Exercise details — Reproduce each of the following entries with "catalogue" replaced by "catalog" and everything else unchanged. Omit the pictures from your answer.

▬▬▬▬▬▬

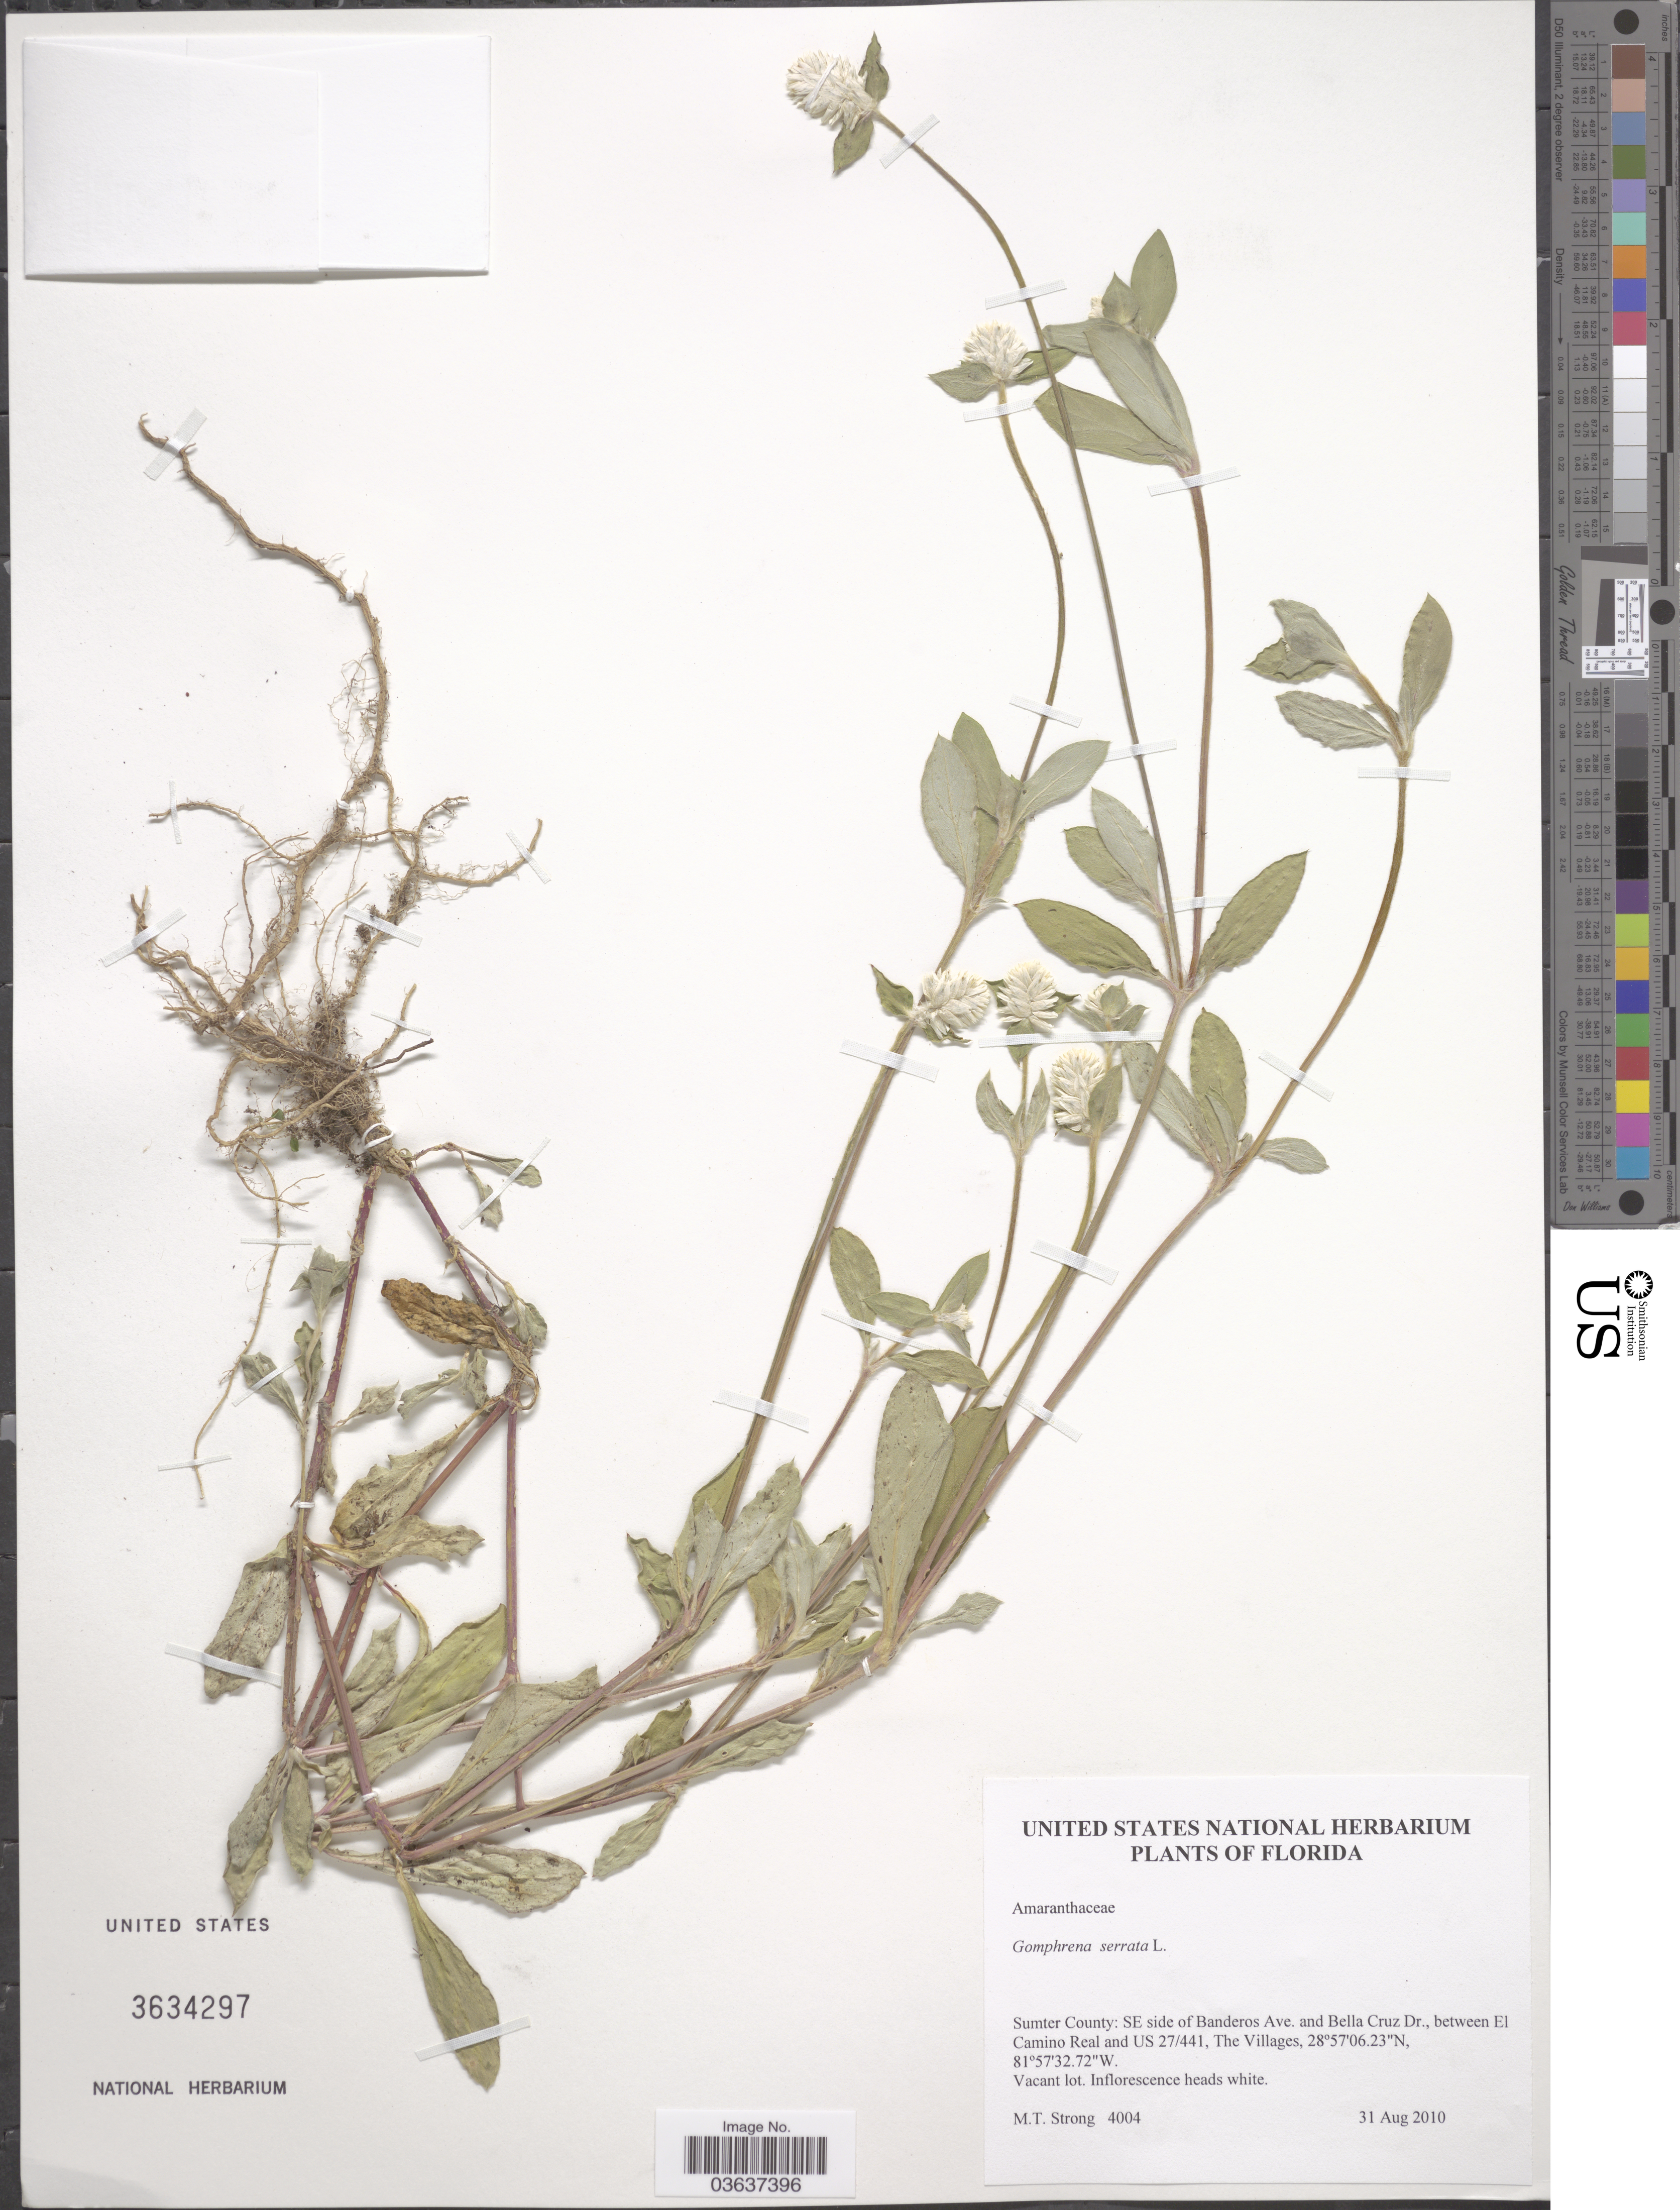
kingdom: Plantae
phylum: Tracheophyta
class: Magnoliopsida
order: Caryophyllales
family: Amaranthaceae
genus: Gomphrena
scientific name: Gomphrena serrata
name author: L.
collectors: M. T. Strong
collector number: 4004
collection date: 2010-08-31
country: United States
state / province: Florida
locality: Sumter County: SE side of Banderos Ave. and Bella Cruz Dr., between El Camino Real and US 27/441, The Villages.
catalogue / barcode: US 3634297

▬▬▬▬▬▬

Task response —
kingdom: Plantae
phylum: Tracheophyta
class: Magnoliopsida
order: Caryophyllales
family: Amaranthaceae
genus: Gomphrena
scientific name: Gomphrena serrata
name author: L.
collectors: M. T. Strong
collector number: 4004
collection date: 2010-08-31
country: United States
state / province: Florida
locality: Sumter County: SE side of Banderos Ave. and Bella Cruz Dr., between El Camino Real and US 27/441, The Villages.
catalog / barcode: US 3634297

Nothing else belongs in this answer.